Thursday, October 04, 2007

A Just Indignation

James Tarranto has an excellent discussion of the current theme of much left wing media discussion of Clarence Thomas' biography. Mr. Tarranto finds the charge that Justice Thomas is "bitter and angry" to be unwarranted. In addition to his thoughts, I would add the following.

Those who call Justice Thomas by these names partly do so because, though they don't say so and they lack adequate evidence, they still consider him to have been guilty. If he were innocent of the charges made by Anita Hill, who really could blame him for holding some ill will? Indeed, one might suggest that the justice has demonstrated remarkable restraint.

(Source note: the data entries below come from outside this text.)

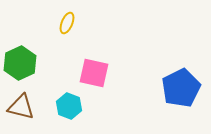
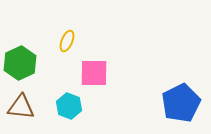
yellow ellipse: moved 18 px down
pink square: rotated 12 degrees counterclockwise
blue pentagon: moved 15 px down
brown triangle: rotated 8 degrees counterclockwise
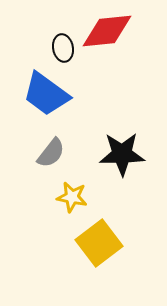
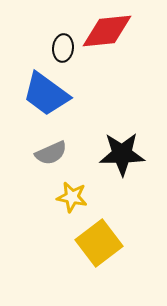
black ellipse: rotated 16 degrees clockwise
gray semicircle: rotated 28 degrees clockwise
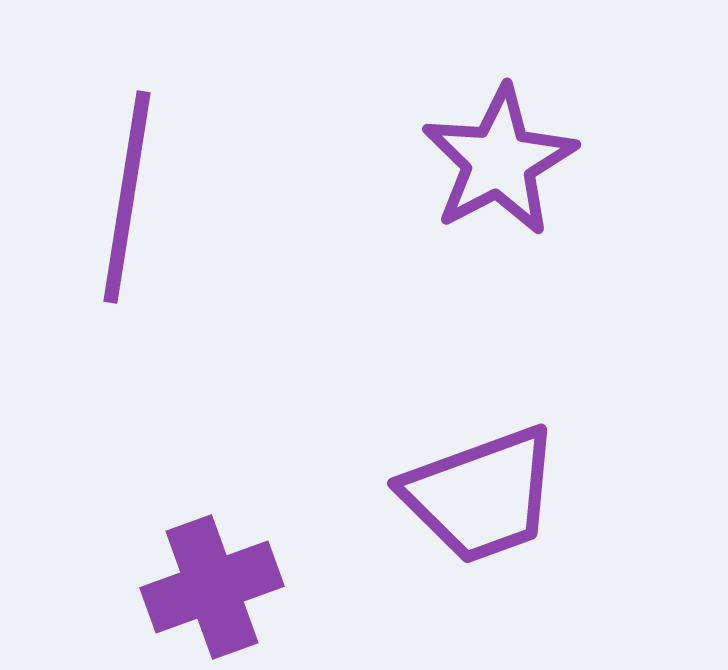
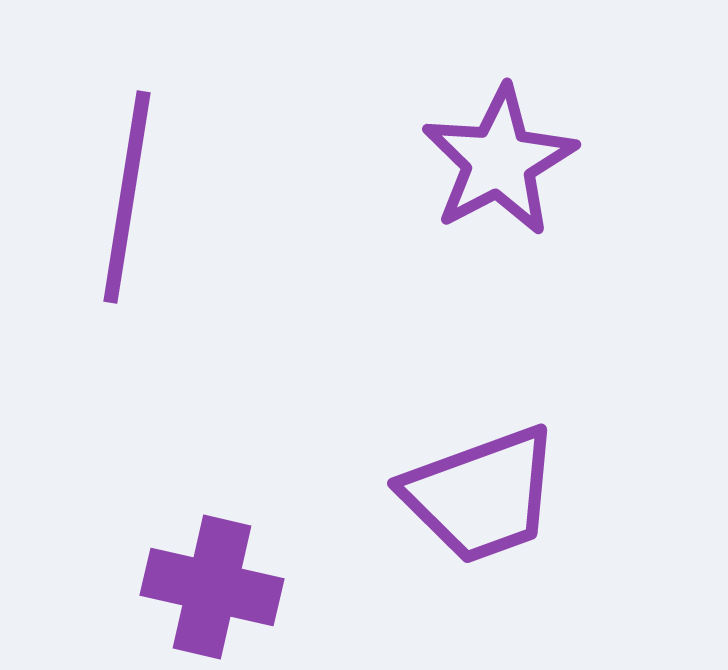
purple cross: rotated 33 degrees clockwise
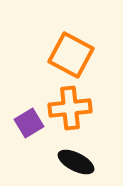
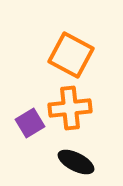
purple square: moved 1 px right
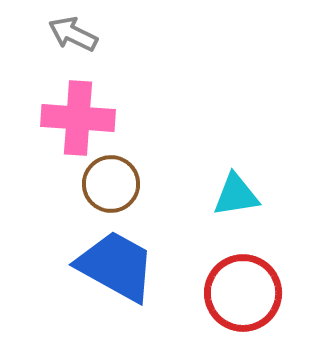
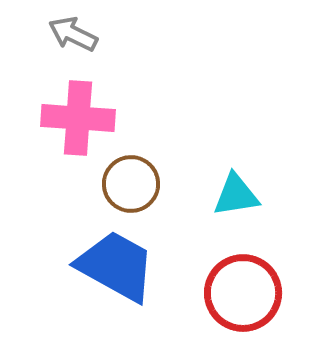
brown circle: moved 20 px right
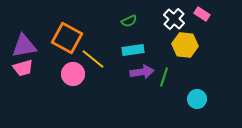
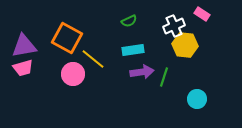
white cross: moved 7 px down; rotated 25 degrees clockwise
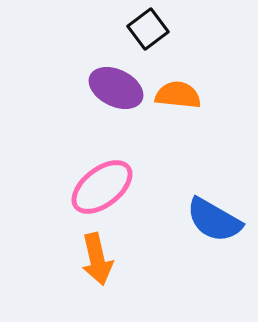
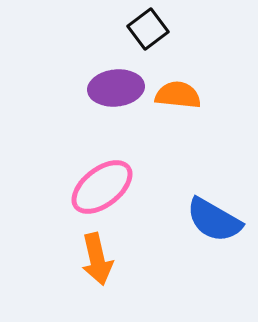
purple ellipse: rotated 32 degrees counterclockwise
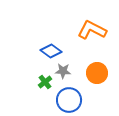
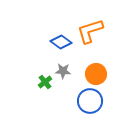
orange L-shape: moved 2 px left, 1 px down; rotated 44 degrees counterclockwise
blue diamond: moved 10 px right, 9 px up
orange circle: moved 1 px left, 1 px down
blue circle: moved 21 px right, 1 px down
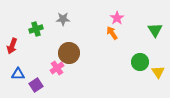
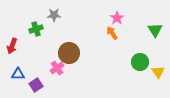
gray star: moved 9 px left, 4 px up
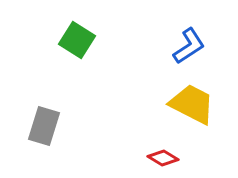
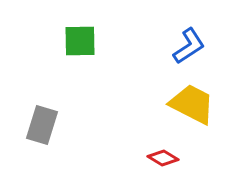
green square: moved 3 px right, 1 px down; rotated 33 degrees counterclockwise
gray rectangle: moved 2 px left, 1 px up
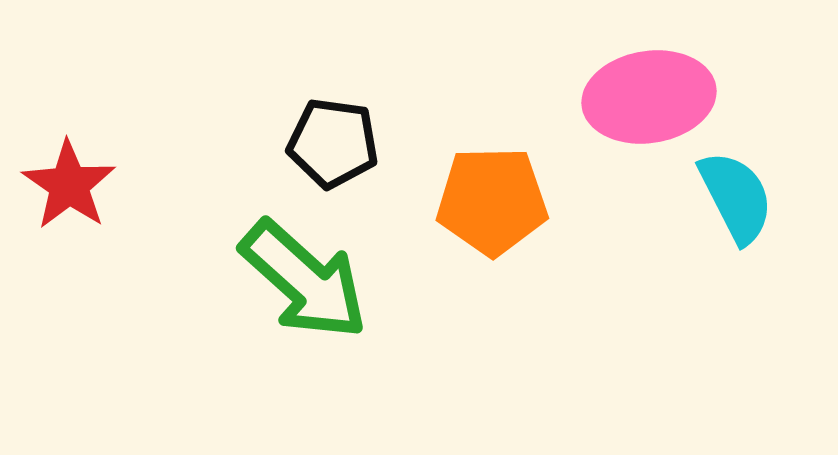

Those who say that Justice Thomas should just get over it since his nomination was subsequently confirmed simply pass over the rather natural response that one would have to having his name sullied in the most public way before an entire nation.

Mr. Tarranto quotes from the justice's testimony before the Senate Judiciary Committee to that effect. Reading it reminded me of the surprise I felt when Justice Thomas appeared before the committee on that eventful evening. Most expected him to reply cautiously to the charges that Ms. Hill had made earlier in the day. There was an audible gasp in the room when the nominee declared that he had not watched her testimony earlier in the day. His testimony was both eloquent and fiery, and believing him to be innocent, I admired it.

To forgive may be divine, but one can hardly blame Justice Thomas for being rather human with regard to those who have never asked forgiveness for attacking him in that most personal way.